___ INPUT DATA
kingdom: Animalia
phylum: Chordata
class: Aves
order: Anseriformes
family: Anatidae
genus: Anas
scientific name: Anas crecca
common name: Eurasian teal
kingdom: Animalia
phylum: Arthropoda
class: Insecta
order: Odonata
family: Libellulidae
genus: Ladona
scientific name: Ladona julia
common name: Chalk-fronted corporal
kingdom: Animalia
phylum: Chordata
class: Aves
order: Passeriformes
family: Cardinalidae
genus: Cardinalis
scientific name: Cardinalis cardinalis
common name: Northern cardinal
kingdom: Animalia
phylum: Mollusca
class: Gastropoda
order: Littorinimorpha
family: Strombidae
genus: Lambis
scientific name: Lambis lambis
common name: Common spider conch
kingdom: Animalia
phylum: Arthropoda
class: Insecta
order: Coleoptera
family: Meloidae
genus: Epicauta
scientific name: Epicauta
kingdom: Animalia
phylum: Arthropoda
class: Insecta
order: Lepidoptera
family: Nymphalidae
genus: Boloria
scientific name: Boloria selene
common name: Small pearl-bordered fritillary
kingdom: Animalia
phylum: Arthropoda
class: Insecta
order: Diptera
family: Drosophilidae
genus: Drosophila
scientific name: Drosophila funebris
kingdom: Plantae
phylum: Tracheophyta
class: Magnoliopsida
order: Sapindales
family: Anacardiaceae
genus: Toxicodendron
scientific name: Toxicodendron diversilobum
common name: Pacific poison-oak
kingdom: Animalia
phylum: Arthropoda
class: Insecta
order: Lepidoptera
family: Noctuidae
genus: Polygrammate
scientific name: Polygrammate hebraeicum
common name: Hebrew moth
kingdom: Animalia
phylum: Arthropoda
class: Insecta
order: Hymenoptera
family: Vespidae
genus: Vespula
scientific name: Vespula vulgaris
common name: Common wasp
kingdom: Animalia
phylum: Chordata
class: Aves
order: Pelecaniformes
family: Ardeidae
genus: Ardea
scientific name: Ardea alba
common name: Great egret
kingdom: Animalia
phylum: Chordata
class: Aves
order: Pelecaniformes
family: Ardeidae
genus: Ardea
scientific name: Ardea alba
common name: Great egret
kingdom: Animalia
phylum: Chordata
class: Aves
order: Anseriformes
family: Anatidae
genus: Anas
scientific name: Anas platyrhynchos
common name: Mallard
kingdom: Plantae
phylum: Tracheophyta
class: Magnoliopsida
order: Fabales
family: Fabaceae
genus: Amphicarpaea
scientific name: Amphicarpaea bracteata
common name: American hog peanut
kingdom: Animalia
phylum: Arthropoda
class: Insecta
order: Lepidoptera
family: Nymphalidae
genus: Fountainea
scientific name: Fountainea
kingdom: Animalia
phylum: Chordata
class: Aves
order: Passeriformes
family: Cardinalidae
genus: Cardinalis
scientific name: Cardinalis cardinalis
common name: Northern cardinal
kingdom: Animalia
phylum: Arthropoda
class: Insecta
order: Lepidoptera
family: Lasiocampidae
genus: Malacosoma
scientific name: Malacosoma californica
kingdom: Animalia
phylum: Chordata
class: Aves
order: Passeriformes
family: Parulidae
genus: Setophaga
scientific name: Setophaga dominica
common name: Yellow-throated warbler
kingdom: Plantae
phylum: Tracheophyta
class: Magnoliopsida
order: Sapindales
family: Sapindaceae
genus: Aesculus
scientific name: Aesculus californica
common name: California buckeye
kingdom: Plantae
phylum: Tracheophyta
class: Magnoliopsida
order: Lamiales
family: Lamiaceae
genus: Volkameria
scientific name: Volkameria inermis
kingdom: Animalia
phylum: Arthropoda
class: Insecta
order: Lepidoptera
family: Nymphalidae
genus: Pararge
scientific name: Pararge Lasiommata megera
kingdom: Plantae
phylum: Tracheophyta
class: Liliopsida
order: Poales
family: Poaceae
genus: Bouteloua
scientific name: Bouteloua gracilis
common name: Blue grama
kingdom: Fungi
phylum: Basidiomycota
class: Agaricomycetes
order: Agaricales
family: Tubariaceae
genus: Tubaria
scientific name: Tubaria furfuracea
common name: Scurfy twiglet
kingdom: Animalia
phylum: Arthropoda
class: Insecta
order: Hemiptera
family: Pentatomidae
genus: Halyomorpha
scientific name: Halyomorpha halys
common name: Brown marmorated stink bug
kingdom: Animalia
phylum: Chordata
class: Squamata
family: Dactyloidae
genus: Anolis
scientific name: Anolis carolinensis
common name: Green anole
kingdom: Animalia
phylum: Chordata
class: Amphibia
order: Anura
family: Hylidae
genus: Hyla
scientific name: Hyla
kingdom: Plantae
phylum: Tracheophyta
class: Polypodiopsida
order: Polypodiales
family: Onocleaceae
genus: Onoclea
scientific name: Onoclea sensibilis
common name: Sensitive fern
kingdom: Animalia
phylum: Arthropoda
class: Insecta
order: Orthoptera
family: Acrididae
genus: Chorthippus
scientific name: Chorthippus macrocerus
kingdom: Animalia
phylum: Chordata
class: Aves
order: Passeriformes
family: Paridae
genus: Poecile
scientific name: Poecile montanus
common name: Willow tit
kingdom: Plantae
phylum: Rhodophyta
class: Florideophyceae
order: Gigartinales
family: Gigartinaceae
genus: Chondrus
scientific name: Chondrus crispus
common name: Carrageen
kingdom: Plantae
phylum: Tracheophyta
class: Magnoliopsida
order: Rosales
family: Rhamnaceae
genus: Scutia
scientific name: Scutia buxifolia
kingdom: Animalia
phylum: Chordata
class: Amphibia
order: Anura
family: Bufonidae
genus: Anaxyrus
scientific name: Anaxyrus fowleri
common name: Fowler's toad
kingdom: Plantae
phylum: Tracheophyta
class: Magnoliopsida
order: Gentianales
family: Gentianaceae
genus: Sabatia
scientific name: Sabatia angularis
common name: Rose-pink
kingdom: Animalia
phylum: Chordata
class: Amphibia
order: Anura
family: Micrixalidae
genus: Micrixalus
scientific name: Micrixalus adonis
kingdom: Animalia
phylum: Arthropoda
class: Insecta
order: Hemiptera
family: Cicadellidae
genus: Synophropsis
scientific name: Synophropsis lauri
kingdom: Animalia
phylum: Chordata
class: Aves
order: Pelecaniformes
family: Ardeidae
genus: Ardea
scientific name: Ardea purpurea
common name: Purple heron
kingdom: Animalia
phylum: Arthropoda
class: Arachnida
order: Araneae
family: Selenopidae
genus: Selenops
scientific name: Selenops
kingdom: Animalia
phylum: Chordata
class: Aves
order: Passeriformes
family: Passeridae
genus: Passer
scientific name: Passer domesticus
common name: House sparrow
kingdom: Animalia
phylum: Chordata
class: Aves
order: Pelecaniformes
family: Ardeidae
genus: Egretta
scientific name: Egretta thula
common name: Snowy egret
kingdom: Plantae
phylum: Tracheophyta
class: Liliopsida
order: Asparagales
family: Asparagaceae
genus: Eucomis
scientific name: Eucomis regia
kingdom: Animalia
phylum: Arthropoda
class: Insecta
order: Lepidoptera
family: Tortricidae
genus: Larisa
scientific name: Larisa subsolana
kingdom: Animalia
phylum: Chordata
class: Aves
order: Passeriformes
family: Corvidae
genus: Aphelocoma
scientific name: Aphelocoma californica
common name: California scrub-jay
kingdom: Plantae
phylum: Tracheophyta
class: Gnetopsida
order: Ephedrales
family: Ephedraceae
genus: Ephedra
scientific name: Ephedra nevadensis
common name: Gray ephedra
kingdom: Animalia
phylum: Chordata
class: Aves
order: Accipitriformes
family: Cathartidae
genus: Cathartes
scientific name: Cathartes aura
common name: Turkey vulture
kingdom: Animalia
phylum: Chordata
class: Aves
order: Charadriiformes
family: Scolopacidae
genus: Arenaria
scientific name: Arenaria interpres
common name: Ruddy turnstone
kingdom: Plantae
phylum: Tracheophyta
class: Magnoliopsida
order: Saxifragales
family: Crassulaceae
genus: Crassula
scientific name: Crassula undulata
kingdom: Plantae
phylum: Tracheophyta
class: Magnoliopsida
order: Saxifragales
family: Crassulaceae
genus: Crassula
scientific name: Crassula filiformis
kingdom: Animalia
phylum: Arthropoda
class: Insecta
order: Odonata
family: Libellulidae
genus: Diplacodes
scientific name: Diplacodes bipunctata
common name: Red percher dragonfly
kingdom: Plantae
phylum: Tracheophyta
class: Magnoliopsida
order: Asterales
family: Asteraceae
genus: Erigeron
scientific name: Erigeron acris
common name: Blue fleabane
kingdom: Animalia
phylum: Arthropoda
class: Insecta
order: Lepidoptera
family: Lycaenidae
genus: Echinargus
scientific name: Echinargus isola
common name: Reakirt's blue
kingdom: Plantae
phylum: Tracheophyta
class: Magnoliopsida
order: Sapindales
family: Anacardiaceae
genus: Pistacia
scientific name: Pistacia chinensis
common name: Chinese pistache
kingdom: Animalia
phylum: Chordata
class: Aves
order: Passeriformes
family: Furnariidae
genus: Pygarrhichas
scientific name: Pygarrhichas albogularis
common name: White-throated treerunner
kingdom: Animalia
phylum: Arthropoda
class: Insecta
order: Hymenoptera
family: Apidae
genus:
______
Print everything from the first line of the records down to and including the line that contains "common name: Common spider conch", copying each line without any change.

kingdom: Animalia
phylum: Chordata
class: Aves
order: Anseriformes
family: Anatidae
genus: Anas
scientific name: Anas crecca
common name: Eurasian teal
kingdom: Animalia
phylum: Arthropoda
class: Insecta
order: Odonata
family: Libellulidae
genus: Ladona
scientific name: Ladona julia
common name: Chalk-fronted corporal
kingdom: Animalia
phylum: Chordata
class: Aves
order: Passeriformes
family: Cardinalidae
genus: Cardinalis
scientific name: Cardinalis cardinalis
common name: Northern cardinal
kingdom: Animalia
phylum: Mollusca
class: Gastropoda
order: Littorinimorpha
family: Strombidae
genus: Lambis
scientific name: Lambis lambis
common name: Common spider conch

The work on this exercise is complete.